Wall Street stocks rallied on Tuesday after US inflation slowed to the lowest pace in more than two years, bolstering investors’ bets that the Federal Reserve will not raise interest rates this week.
The benchmark S&P 500 rose 0.6 per cent, pushing higher into the bull market territory it entered last week. The tech-heavy Nasdaq Composite also added 0.6 per cent.
The latest US consumer price index report showed headline inflation slowed to 4 per cent year on year in May, down from 4.9 per cent in the previous month, marking its lowest level since March 2021. The figure was slightly below the consensus forecast of economists polled by Reuters.
The data “should cement expectations for the Fed to keep rates unchanged tomorrow but the commentary around the decision is likely to remain hawkish”, said James Knightley, chief international economist at ING.
Markets were pricing in a 92 per cent probability that the Fed would hold interest rates steady on Wednesday, according to data compiled by Refinitiv and based on interest rate derivatives prices.

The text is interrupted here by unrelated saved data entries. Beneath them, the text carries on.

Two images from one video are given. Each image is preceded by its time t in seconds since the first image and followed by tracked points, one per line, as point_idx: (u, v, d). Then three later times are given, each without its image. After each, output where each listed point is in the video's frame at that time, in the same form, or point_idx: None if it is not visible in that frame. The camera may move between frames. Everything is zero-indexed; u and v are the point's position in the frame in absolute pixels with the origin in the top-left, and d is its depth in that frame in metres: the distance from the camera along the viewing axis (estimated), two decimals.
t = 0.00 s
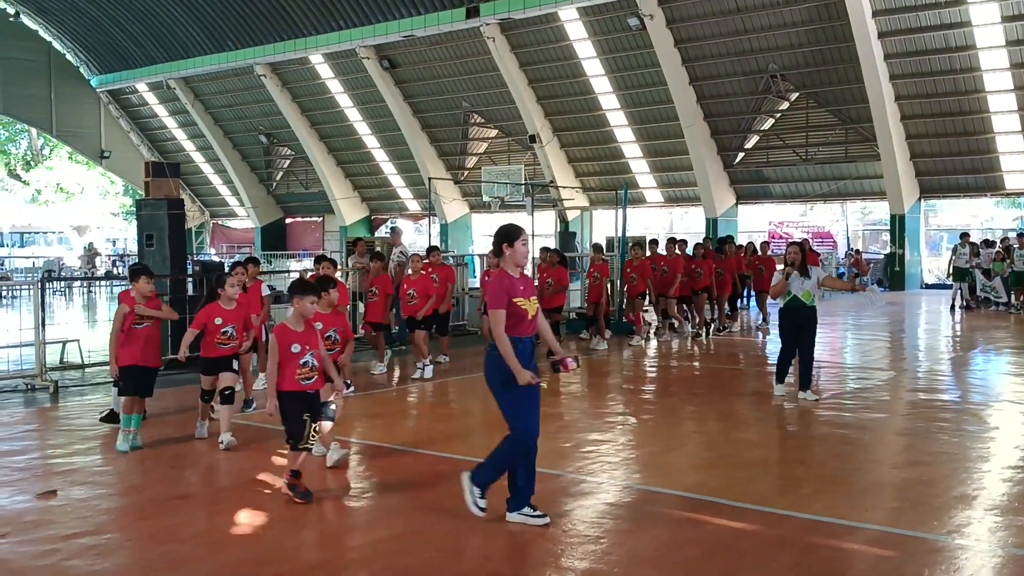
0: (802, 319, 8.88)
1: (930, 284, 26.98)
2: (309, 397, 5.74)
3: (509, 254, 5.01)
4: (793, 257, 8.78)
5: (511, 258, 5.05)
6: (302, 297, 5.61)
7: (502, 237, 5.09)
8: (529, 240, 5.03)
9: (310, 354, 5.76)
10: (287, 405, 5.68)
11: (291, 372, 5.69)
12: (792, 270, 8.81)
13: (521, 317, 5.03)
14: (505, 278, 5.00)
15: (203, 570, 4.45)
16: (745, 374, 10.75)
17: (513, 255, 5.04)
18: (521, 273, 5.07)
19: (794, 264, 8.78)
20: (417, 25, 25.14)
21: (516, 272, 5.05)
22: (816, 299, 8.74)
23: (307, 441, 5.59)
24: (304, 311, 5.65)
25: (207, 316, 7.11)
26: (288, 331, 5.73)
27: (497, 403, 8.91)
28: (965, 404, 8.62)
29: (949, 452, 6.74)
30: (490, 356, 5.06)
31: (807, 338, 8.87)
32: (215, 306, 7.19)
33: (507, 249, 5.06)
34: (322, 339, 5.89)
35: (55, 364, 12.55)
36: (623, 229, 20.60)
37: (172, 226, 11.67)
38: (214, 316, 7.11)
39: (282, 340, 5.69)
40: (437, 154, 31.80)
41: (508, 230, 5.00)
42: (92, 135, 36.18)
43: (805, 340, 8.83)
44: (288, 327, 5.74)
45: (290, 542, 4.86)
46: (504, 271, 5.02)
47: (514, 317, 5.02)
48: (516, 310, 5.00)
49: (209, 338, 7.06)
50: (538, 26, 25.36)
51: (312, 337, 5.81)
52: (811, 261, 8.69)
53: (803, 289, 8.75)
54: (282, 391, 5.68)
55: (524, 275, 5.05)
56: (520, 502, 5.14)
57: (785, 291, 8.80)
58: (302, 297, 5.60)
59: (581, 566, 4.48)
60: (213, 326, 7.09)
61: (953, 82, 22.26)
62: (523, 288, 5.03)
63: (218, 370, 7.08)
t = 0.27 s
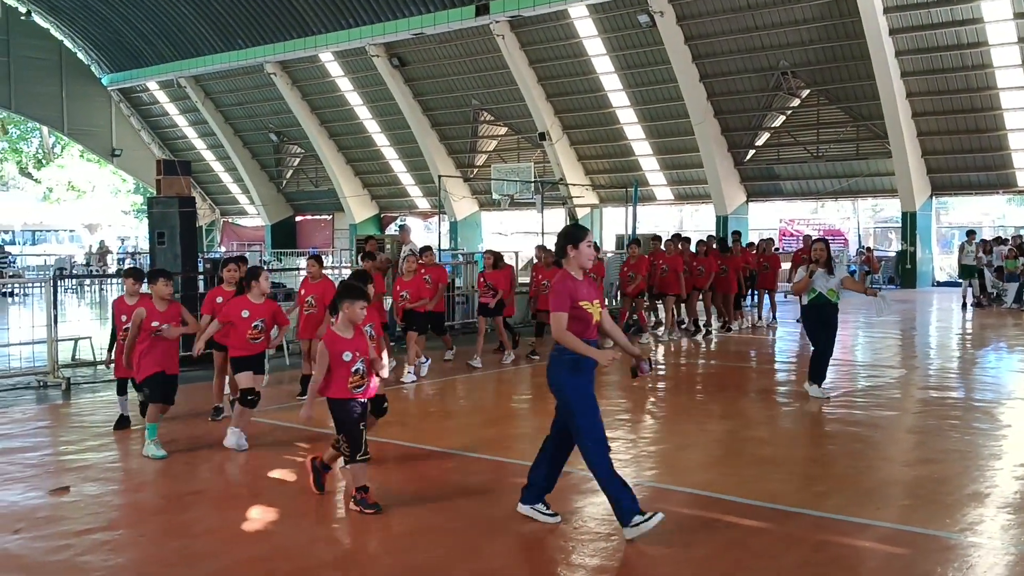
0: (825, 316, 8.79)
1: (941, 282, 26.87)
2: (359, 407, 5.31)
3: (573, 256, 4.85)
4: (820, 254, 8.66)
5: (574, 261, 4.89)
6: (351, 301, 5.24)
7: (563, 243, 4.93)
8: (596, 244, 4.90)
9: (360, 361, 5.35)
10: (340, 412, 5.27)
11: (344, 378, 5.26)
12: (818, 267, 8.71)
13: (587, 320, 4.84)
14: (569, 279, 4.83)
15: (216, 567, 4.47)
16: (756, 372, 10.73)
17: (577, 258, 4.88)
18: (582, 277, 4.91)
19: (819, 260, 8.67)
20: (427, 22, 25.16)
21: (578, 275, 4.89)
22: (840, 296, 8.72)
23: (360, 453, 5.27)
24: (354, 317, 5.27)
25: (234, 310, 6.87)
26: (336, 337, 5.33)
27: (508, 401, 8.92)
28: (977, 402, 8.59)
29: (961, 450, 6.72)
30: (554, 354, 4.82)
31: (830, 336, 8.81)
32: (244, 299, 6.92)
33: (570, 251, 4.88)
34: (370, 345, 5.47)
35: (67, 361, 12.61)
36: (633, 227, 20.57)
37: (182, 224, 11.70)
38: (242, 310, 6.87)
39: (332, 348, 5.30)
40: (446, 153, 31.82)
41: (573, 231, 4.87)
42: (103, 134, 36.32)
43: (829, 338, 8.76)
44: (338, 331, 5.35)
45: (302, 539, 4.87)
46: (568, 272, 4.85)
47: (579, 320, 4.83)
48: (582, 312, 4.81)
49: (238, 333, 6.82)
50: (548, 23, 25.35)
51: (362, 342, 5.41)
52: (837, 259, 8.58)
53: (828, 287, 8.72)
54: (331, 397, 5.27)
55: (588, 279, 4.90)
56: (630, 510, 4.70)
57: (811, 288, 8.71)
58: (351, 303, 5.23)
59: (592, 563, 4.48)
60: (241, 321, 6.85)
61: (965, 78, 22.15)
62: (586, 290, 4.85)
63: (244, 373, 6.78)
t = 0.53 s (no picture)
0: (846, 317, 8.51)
1: (948, 280, 26.78)
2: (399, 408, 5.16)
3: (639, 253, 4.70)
4: (837, 254, 8.40)
5: (639, 258, 4.73)
6: (397, 297, 5.11)
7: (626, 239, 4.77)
8: (660, 240, 4.75)
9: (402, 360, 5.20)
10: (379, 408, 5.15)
11: (388, 374, 5.12)
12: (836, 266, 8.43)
13: (658, 318, 4.64)
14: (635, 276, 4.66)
15: (223, 564, 4.48)
16: (762, 370, 10.71)
17: (642, 254, 4.72)
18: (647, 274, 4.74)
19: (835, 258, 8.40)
20: (432, 21, 25.19)
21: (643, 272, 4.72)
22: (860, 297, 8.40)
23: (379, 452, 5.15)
24: (400, 313, 5.12)
25: (268, 316, 6.51)
26: (381, 333, 5.15)
27: (513, 399, 8.92)
28: (984, 400, 8.57)
29: (968, 448, 6.69)
30: (623, 355, 4.67)
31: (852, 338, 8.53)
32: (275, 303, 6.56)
33: (636, 247, 4.72)
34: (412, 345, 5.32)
35: (74, 359, 12.65)
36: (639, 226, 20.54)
37: (189, 223, 11.73)
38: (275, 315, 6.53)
39: (377, 343, 5.13)
40: (452, 151, 31.82)
41: (635, 226, 4.72)
42: (109, 133, 36.40)
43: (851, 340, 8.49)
44: (381, 327, 5.17)
45: (308, 536, 4.88)
46: (634, 269, 4.68)
47: (649, 318, 4.62)
48: (653, 310, 4.61)
49: (271, 340, 6.57)
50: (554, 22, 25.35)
51: (406, 340, 5.24)
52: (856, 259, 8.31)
53: (849, 287, 8.40)
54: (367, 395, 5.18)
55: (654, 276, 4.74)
56: (654, 518, 4.68)
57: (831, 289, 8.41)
58: (397, 299, 5.11)
59: (598, 560, 4.48)
60: (275, 327, 6.56)
61: (972, 76, 22.08)
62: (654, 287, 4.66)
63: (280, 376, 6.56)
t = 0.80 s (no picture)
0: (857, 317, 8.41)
1: (949, 280, 26.75)
2: (456, 410, 4.96)
3: (704, 251, 4.66)
4: (851, 253, 8.20)
5: (701, 259, 4.71)
6: (451, 301, 4.99)
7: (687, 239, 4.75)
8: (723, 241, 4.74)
9: (457, 364, 5.01)
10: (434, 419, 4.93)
11: (443, 384, 4.93)
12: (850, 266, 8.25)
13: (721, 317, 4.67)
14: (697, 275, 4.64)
15: (224, 562, 4.48)
16: (763, 369, 10.71)
17: (704, 254, 4.70)
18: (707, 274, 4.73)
19: (847, 257, 8.22)
20: (433, 21, 25.20)
21: (705, 271, 4.71)
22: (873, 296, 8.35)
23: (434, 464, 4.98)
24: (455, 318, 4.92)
25: (305, 319, 6.44)
26: (435, 341, 4.96)
27: (513, 398, 8.93)
28: (984, 399, 8.57)
29: (968, 447, 6.70)
30: (679, 352, 4.62)
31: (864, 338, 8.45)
32: (309, 307, 6.48)
33: (698, 247, 4.70)
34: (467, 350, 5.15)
35: (75, 359, 12.64)
36: (640, 226, 20.54)
37: (190, 223, 11.75)
38: (311, 317, 6.46)
39: (431, 351, 4.94)
40: (453, 151, 31.81)
41: (701, 226, 4.70)
42: (111, 133, 36.41)
43: (865, 340, 8.42)
44: (434, 333, 4.97)
45: (309, 534, 4.90)
46: (695, 268, 4.66)
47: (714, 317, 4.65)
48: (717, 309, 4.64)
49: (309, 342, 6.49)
50: (555, 21, 25.35)
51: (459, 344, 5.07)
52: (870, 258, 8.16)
53: (864, 287, 8.32)
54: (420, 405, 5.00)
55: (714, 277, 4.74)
56: (777, 515, 4.67)
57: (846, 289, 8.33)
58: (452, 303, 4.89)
59: (597, 558, 4.49)
60: (313, 329, 6.48)
61: (972, 75, 22.08)
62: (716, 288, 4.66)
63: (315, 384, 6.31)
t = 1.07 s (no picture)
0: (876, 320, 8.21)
1: (949, 279, 26.72)
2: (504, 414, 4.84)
3: (775, 252, 4.55)
4: (867, 252, 8.03)
5: (771, 258, 4.59)
6: (498, 300, 4.79)
7: (755, 237, 4.64)
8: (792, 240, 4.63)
9: (503, 366, 4.87)
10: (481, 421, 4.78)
11: (488, 385, 4.79)
12: (867, 266, 8.09)
13: (792, 319, 4.58)
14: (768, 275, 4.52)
15: (223, 562, 4.47)
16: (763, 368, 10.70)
17: (775, 254, 4.58)
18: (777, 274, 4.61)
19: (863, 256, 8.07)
20: (432, 20, 25.18)
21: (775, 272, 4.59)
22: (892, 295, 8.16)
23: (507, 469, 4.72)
24: (501, 315, 4.81)
25: (335, 316, 6.15)
26: (482, 340, 4.82)
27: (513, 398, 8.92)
28: (984, 398, 8.56)
29: (969, 446, 6.69)
30: (750, 357, 4.48)
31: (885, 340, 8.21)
32: (341, 303, 6.21)
33: (768, 247, 4.59)
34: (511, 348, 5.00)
35: (74, 359, 12.63)
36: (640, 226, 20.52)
37: (189, 223, 11.73)
38: (343, 315, 6.18)
39: (478, 351, 4.79)
40: (453, 151, 31.79)
41: (771, 226, 4.59)
42: (110, 133, 36.38)
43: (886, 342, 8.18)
44: (480, 332, 4.84)
45: (309, 534, 4.89)
46: (766, 268, 4.54)
47: (785, 319, 4.55)
48: (788, 312, 4.54)
49: (339, 341, 6.18)
50: (555, 21, 25.34)
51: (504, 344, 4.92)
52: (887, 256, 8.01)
53: (881, 286, 8.13)
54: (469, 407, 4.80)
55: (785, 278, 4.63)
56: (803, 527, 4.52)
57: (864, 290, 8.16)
58: (498, 301, 4.78)
59: (598, 558, 4.48)
60: (343, 327, 6.18)
61: (973, 74, 22.06)
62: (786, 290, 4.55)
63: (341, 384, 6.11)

“The consensus view is that inflation is on a path lower, the economy is slowing but not contracting, and the Fed will chill and reassess in July,” said Mike Zigmont, head of research and trading at Harvest Volatility.

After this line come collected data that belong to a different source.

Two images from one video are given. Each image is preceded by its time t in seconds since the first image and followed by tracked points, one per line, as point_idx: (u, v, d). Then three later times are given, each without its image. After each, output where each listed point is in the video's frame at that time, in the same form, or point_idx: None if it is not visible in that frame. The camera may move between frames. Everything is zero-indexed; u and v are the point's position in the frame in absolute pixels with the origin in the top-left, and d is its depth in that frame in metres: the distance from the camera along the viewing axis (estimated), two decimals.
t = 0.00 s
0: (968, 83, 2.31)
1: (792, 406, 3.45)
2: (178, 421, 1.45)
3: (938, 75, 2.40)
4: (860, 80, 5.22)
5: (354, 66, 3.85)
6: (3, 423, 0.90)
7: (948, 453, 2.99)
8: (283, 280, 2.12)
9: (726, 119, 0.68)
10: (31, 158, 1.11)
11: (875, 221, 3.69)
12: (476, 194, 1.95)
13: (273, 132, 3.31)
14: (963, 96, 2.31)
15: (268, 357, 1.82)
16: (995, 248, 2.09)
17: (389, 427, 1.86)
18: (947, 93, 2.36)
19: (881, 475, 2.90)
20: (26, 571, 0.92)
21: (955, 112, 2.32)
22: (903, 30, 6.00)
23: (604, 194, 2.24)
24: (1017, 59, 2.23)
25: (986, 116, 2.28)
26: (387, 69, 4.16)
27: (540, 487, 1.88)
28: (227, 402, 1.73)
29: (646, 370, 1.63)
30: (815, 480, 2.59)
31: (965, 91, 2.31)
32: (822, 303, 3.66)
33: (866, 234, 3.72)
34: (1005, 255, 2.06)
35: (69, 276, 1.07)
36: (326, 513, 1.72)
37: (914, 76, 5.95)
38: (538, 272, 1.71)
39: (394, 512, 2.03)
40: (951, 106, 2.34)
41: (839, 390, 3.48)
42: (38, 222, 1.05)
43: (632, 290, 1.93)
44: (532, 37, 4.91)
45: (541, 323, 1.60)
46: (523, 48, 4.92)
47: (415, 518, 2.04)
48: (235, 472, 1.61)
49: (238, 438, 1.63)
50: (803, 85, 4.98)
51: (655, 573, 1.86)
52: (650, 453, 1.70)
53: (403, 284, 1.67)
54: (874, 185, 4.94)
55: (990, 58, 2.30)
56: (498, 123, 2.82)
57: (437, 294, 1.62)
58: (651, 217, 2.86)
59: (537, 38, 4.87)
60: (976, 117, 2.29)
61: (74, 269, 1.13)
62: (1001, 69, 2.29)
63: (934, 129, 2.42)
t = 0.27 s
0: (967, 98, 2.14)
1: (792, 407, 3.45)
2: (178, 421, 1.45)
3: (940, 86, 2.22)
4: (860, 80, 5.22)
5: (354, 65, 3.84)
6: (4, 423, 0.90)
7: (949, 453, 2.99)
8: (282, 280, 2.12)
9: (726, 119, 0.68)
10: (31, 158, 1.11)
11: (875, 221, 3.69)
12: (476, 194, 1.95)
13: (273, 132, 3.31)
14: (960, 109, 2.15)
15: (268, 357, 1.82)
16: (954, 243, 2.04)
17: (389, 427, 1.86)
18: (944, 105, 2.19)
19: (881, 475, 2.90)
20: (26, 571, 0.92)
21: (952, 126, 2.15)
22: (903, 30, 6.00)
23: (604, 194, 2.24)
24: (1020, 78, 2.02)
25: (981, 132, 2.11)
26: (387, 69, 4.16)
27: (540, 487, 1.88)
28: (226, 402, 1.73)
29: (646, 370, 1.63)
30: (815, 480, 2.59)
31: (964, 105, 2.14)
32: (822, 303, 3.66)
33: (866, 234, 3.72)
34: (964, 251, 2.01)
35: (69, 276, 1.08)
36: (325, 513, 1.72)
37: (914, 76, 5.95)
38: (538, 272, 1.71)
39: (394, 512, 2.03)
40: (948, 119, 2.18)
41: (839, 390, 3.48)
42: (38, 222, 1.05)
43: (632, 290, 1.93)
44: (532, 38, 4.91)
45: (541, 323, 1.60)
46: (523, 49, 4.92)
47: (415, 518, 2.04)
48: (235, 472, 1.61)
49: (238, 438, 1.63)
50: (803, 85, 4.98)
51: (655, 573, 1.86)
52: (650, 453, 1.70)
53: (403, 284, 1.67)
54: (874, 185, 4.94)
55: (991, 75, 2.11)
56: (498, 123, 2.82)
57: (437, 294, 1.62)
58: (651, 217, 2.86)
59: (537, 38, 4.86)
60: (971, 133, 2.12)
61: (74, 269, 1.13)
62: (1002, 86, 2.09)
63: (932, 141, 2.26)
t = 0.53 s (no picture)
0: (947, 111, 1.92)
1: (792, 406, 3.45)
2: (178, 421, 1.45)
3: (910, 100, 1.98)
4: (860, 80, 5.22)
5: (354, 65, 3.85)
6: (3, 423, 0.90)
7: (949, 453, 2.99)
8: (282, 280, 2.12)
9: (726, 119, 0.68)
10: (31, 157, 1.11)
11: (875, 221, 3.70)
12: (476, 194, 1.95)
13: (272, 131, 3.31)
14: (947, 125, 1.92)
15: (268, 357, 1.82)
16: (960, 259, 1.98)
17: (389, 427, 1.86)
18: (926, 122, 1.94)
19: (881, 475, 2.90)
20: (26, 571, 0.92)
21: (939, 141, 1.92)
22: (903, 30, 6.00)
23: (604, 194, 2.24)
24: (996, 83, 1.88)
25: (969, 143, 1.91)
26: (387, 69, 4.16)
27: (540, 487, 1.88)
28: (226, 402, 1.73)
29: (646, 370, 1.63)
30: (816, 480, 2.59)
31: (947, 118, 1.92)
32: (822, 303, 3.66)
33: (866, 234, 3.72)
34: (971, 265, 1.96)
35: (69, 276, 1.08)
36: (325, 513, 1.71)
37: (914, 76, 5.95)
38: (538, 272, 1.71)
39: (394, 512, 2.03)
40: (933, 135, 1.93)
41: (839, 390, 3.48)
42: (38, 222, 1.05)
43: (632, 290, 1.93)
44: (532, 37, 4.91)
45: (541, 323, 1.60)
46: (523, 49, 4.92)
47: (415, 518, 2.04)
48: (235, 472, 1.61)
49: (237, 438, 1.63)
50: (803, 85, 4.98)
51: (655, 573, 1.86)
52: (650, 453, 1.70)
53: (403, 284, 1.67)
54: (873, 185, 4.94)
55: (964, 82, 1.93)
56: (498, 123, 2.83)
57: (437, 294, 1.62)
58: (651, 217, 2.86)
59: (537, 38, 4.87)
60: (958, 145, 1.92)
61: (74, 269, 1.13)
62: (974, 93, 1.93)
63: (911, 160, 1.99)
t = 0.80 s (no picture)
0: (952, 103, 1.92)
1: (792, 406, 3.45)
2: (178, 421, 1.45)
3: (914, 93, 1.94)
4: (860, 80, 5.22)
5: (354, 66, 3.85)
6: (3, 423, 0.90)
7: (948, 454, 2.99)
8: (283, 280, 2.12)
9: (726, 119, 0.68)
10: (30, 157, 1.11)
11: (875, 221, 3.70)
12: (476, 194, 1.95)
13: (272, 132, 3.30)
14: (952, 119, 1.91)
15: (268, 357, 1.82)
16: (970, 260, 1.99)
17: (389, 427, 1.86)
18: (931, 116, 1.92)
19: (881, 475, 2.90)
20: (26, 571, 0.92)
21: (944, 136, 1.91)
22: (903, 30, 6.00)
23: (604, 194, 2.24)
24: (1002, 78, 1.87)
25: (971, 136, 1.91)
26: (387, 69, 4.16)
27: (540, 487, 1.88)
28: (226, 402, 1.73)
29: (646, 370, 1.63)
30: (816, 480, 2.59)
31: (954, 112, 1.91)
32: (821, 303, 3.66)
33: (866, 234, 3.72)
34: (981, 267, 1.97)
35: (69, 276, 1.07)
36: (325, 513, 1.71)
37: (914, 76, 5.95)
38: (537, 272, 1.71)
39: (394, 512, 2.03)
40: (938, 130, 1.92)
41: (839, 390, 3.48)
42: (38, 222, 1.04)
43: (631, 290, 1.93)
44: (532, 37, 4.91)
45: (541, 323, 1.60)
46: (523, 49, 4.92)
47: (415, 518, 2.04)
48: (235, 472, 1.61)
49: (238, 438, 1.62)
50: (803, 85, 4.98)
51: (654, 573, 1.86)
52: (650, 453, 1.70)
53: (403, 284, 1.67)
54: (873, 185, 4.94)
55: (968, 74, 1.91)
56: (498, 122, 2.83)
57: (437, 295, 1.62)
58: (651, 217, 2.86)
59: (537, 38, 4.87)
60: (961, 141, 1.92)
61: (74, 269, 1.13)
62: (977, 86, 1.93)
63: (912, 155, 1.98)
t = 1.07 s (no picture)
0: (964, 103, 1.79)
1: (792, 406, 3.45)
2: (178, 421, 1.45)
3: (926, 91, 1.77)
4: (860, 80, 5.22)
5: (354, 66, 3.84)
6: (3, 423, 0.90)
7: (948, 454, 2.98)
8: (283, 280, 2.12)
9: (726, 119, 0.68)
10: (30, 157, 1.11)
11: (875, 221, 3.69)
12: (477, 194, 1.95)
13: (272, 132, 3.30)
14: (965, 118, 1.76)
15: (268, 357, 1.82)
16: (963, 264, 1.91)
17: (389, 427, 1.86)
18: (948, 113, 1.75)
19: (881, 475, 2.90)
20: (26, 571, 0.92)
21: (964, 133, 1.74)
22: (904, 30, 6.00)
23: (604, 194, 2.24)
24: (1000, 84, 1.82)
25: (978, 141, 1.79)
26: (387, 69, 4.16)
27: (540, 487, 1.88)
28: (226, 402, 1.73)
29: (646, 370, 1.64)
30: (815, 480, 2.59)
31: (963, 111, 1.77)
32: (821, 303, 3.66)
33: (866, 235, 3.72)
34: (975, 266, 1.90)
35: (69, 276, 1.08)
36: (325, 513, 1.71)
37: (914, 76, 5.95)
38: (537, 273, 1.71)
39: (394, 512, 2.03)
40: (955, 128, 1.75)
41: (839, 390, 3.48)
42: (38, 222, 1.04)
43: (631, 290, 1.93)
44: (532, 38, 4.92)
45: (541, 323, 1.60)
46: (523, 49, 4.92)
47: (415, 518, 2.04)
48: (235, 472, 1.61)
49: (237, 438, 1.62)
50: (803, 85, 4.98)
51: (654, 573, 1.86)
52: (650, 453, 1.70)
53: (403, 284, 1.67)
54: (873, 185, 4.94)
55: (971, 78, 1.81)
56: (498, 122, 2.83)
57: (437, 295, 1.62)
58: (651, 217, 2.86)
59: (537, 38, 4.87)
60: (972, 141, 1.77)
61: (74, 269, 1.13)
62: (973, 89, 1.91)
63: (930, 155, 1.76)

The dollar, which weakens when investors expect lower rates, lost 0.3 per cent against a basket of six peer currencies.
The yield on the US two-year Treasury, which is more sensitive to monetary policy expectations, rose 0.08 percentage points to 4.67 per cent, while the yield on the 10-year note added 0.05 percentage points to 3.81 per cent. Bond yields rise as prices fall.
The moves come a day after the S&P 500 and the Nasdaq reached their highest levels in 14 months.
In Europe, the region-wide Stoxx 600 and France’s CAC 40 ended the day 0.6 per cent higher, while Germany’s Dax climbed 0.8 per cent.
Economists are still confident the European Central Bank will raise its deposit rate by another quarter-percentage point when policymakers meet on Thursday.
In the UK, strong wage data pushed short-term gilt yields above the level reached during the turmoil following former prime minister Liz Truss’s “mini” Budget last autumn, raising the likelihood that the Bank of England will increase rates further.
“With all signs suggesting that inflationary pressures are failing to ease, and may well be rebuilding against the BoE’s expectations, the [labour market] data will send shockwaves through Threadneedle Street,” said Nick Rees, forex market analyst at Monex Europe.
The yield on the two-year gilt rose 0.26 percentage points to 4.89 per cent, compared with the peak of 4.64 per cent in late September.